I would then add, “Oh, and when you’re done with that accomplishment, leave work and go enjoy your life. You do have a life outside of the classroom, right?”
Truth is, if you’re a great teacher and you’re reading this book, it will spark amazing ideas for you to help your students. Teachers with a child are facing an entirely different challenge than what is covered in this book, yet I believe you have an advantage. You can partner with your child in a way in which you know both sides of the challenge. Always side with them as a parent, even if it goes against your teaching mind. What’s more important to you—a job or your child? I would also say the same is true of the parent who is also a psychologist.
Parents who are teachers and psychologists need to hire tutors who are aligned with their thinking so the children can’t attack you professionally when they feel trapped. Remember, to them, your profession is something that takes you away from them. Even if you love your work, you have the added pressure of making sure you know how to show your children that your love for them is greater than your love for your work.
Another important distinction to make is the difference between “observation” and “labeling.” The vast majority of problems created for children is when they’re given a label. The label becomes a trap, something expected of them to exhibit. When a child is called “disruptive,” they believe that’s what they’re supposed to do and be.
Labeling becomes a trap by turning one person’s observation into a fact. This is a line too many people cross, blind to how it becomes arrogance. Observing is a way of getting to know the nature of someone or something.
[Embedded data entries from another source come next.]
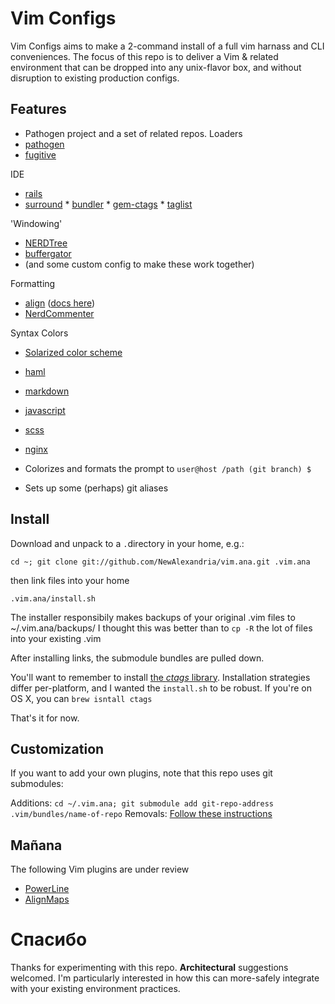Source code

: # Vim Configs #

Vim Configs aims to make a 2-command install of a full vim harnass and CLI conveniences.  The focus of this repo is to deliver a Vim & related environment that can be dropped into any unix-flavor box, and without disruption to existing production configs.

## Features ##
*  Pathogen project and a set of related repos.
  Loaders
  *  [pathogen](https://github.com/tpope/vim-pathogen)
  *  [fugitive](https://github.com/tpope/vim-fugitive)
  
  IDE
  *  [rails](https://github.com/tpope/vim-rails)
  *  [surround](https://github.com/tpope/vim-surround)
	*  [bundler](https://github.com/tpope/vim-bundler)
	*  [gem-ctags](https://github.com/tpope/gem-ctags)
	*  [taglist](https://github.com/thisivan/vim-taglist)

  'Windowing'
  * [NERDTree](https://github.com/scrooloose/nerdtree)
  * [buffergator](https://github.com/jeetsukumaran/vim-buffergator/)
  * (and some custom config to make these work together)
  
  Formatting
  *  [align](https://github.com/jezcope/vim-align) ([docs here](http://www.drchip.org/astronaut/vim/doc/Align.txt.html))
  *  [NerdCommenter](https://github.com/scrooloose/nerdcommenter) 
  
  Syntax Colors
  *  [Solarized color scheme](git://github.com/altercation/vim-colors-solarized.git)
  *  [haml](https://github.com/tpope/vim-haml)
  *  [markdown](https://github.com/tpope/vim-markdown)
  *  [javascript](https://github.com/jelera/vim-javascript-syntax)
  *  [scss](https://github.com/cakebaker/scss-syntax.vim)
  *  [nginx](https://github.com/vim-scripts/nginx.vim)

*  Colorizes and formats the prompt to ` user@host /path (git branch) $ ` 
*  Sets up some (perhaps) git aliases

## Install ##
Download and unpack to a `.`directory in your home, e.g.:

` cd ~; git clone git://github.com/NewAlexandria/vim.ana.git .vim.ana `

then link files into your home

` .vim.ana/install.sh `

The installer responsibily makes backups of your original .vim files to ~/.vim.ana/backups/  I thought this was better than to `cp -R` the lot of files into your existing .vim   

After installing links, the submodule bundles are pulled down.

You'll want to remember to install [the *ctags* library](http://ctags.sourceforge.net/).  Installation strategies differ per-platform, and I wanted the `install.sh` to be robust.  If you're on OS X, you can ``brew isntall ctags``

That's it for now.

## Customization ##

If you want to add your own plugins, note that this repo uses git submodules:

Additions: `cd ~/.vim.ana; git submodule add git-repo-address .vim/bundles/name-of-repo`
Removals:  [Follow these instructions](http://stackoverflow.com/questions/1260748/how-do-i-remove-a-git-submodule)

## Mañana ##

The following Vim plugins are under review

* [PowerLine](https://github.com/Lokaltog/vim-powerline)
* [AlignMaps](http://www.drchip.org/astronaut/vim/align.html)

# Спасибо #

Thanks for experimenting with this repo. **Architectural** suggestions welcomed. I'm particularly interested in how this can more-safely integrate with your existing environment practices.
This is different from analyzing or labeling because when a person feels analyzed or labeled, they naturally feel like a target and quickly move to react to the arrogance: “Who are you to judge me?”
This becomes a point of contention. Observation gives us necessary information, providing space for first digesting those observations, then time for thought and forming the right question. We want to guide our children towards choices that bring them abundance rather than depletion. We want to ask them the right questions, channeling them to use their minds to solve problems. In this way we pass on the tools of accountability, responsibility and desirability.
The labeling trap isn’t limited to teachers. Think of how many observations about your child you’ve turned into facts. When you create a true partnership with your children, they’ll open up more to you than you can ever imagine today. They’ll expose parts of themselves that they’ve been hiding. Utilizing those moments for letting go of any rigid labels and allowing for the fluidity of observation is so much fun! Your children are different every day. If you don’t notice, they’ll make revealing their changes to you their work of the day.
Notice more. Judge less. Encourage more.